RECORDS »

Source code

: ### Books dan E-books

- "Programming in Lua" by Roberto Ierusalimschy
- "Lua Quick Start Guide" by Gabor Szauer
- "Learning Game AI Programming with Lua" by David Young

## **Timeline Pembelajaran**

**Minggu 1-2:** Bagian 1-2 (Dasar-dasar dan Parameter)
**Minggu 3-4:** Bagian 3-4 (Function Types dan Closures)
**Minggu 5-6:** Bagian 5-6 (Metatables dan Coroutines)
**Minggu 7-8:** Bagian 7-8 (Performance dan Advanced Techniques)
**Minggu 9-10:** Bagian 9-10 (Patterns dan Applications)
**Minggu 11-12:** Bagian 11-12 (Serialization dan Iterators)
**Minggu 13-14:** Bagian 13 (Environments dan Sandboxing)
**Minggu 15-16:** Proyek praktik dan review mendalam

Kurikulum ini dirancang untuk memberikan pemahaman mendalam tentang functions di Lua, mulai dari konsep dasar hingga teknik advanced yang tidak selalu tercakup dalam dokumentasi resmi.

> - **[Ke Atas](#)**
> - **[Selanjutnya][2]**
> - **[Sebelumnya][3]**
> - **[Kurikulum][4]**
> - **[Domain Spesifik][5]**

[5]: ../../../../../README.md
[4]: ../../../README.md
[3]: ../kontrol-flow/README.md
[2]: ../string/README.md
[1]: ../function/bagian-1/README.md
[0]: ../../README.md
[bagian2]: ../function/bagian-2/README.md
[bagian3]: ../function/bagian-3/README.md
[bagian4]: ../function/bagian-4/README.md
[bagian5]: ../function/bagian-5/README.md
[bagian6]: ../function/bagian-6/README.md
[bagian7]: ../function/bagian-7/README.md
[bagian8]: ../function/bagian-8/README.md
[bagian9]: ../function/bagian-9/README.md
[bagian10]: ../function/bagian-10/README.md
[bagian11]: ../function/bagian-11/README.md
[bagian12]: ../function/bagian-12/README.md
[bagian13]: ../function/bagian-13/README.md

WHAT YOU SHOULD DO » Retyping every entry exactly is the whole of the task.

WORKED SOLUTION »
Source code

: ### Books dan E-books

- "Programming in Lua" by Roberto Ierusalimschy
- "Lua Quick Start Guide" by Gabor Szauer
- "Learning Game AI Programming with Lua" by David Young

## **Timeline Pembelajaran**

**Minggu 1-2:** Bagian 1-2 (Dasar-dasar dan Parameter)
**Minggu 3-4:** Bagian 3-4 (Function Types dan Closures)
**Minggu 5-6:** Bagian 5-6 (Metatables dan Coroutines)
**Minggu 7-8:** Bagian 7-8 (Performance dan Advanced Techniques)
**Minggu 9-10:** Bagian 9-10 (Patterns dan Applications)
**Minggu 11-12:** Bagian 11-12 (Serialization dan Iterators)
**Minggu 13-14:** Bagian 13 (Environments dan Sandboxing)
**Minggu 15-16:** Proyek praktik dan review mendalam

Kurikulum ini dirancang untuk memberikan pemahaman mendalam tentang functions di Lua, mulai dari konsep dasar hingga teknik advanced yang tidak selalu tercakup dalam dokumentasi resmi.

> - **[Ke Atas](#)**
> - **[Selanjutnya][2]**
> - **[Sebelumnya][3]**
> - **[Kurikulum][4]**
> - **[Domain Spesifik][5]**

[5]: ../../../../../README.md
[4]: ../../../README.md
[3]: ../kontrol-flow/README.md
[2]: ../string/README.md
[1]: ../function/bagian-1/README.md
[0]: ../../README.md
[bagian2]: ../function/bagian-2/README.md
[bagian3]: ../function/bagian-3/README.md
[bagian4]: ../function/bagian-4/README.md
[bagian5]: ../function/bagian-5/README.md
[bagian6]: ../function/bagian-6/README.md
[bagian7]: ../function/bagian-7/README.md
[bagian8]: ../function/bagian-8/README.md
[bagian9]: ../function/bagian-9/README.md
[bagian10]: ../function/bagian-10/README.md
[bagian11]: ../function/bagian-11/README.md
[bagian12]: ../function/bagian-12/README.md
[bagian13]: ../function/bagian-13/README.md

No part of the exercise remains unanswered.